DEATH BY CONCEPTUAL FASHION (Visualizing the music)
Scott King is the art director for 'Overpowered'. I have worked with him once before. He was creative director of Sleaze Nation when Elaine Constantine (Photographer) asked me to model in a fashion story she was shooting for them. We shot his idea, like a little movie, it was a narrative about a "small town pub band". I ended up on the cover of the magazine, pictured being shagged by a hairy rocker in the cabin of a parked transit van. My Mother was very proud. I reckoned that something about being a performer was a good place to start and showed him some bits from the Moloko Live DVD of the Brixton Gig. First thing he showed me was footage of David Bowie walking down a London high street in the video for 'DJ'. Scott's idea of me is like a kind of street-diva, ready for my close up in off the wall couture, even when getting my fill of beans and sausage down my local greasy spoon. Or like the Queen of the Tinkers photographed in resplendent garb, going for maximum impact whilst out shopping and/or shoplifting on the Cricklewood Broadway. For the 'Overpowered' single sleeve I was dressed in a Viktor & Rolf frock that comes with its own lighting rig attached to the body on a full back brace. The rig is very heavy scaffolding, like the stuff they use in music venues; the dress is hooked up on the rig so as to become rather like the sail of a big boat (great for shoplifting). It was very windy on the high street and I couldn't move my feet in the clogs, with the bits of wood nailed on, to make them into high heels! A stray gust of wind almost carried me over a couple of times. Luckily a burly Grip was put on hand, just out of shot, to catch me.

MOODY COW (Gearing up)
When shooting a record sleeve (Moloko's second album) up a Swiss mountain in the middle of a storm and going snow blind trying to milk a cow in a suit of armour (me, not the cow) I might wonder what's it all about? But I love the nonsense of it. Life is often mundane, spent waiting at the bus stop of our imaginations, planning what to do when the night bus finally gets you there. I fully admit that I'm a dreamer; I idle away downtime thinking about the future, the next collaboration, the next album and ultimately the performance. Obsessing about every detail of it. All this pre-planning and intentionality is kind of ironic considering I didn't choose this path; it chose me so to speak.

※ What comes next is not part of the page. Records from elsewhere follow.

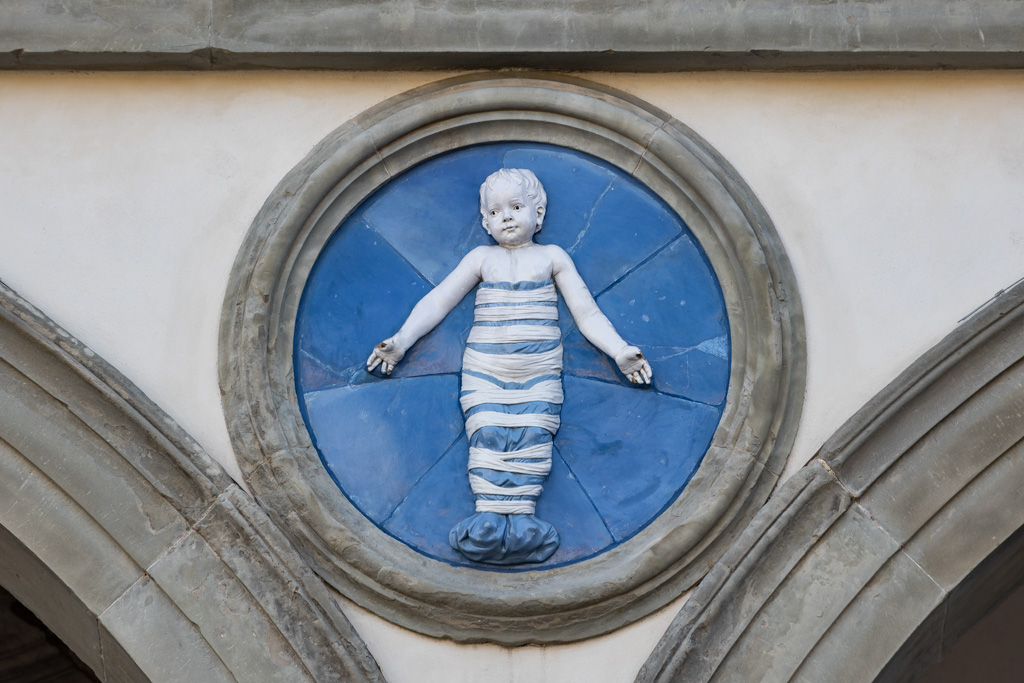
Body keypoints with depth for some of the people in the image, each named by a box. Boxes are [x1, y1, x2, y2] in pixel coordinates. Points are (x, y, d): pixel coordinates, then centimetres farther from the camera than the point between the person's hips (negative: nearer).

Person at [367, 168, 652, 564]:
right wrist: (401, 341, 2)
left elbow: (587, 312, 12)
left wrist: (620, 351, 0)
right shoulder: (482, 258, 16)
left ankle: (521, 517, -25)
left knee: (533, 436, -18)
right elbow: (437, 302, 14)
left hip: (539, 372, 0)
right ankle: (488, 517, -25)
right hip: (484, 369, 0)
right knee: (487, 434, -18)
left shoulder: (552, 257, 15)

It's funny to me now how all this happened so accidentally...

I met a producer guy in Sheffield and made him smile when I asked if he liked "my tight sweater". I was 18 and full of it. He swept me off my feet, took me to the studio and proceeded to teach me all I needed to know about making records and singing and stuff. Fate, I guess. We both adored Larry Levan's edit of 'Seventh Heaven'. It was love. Still is.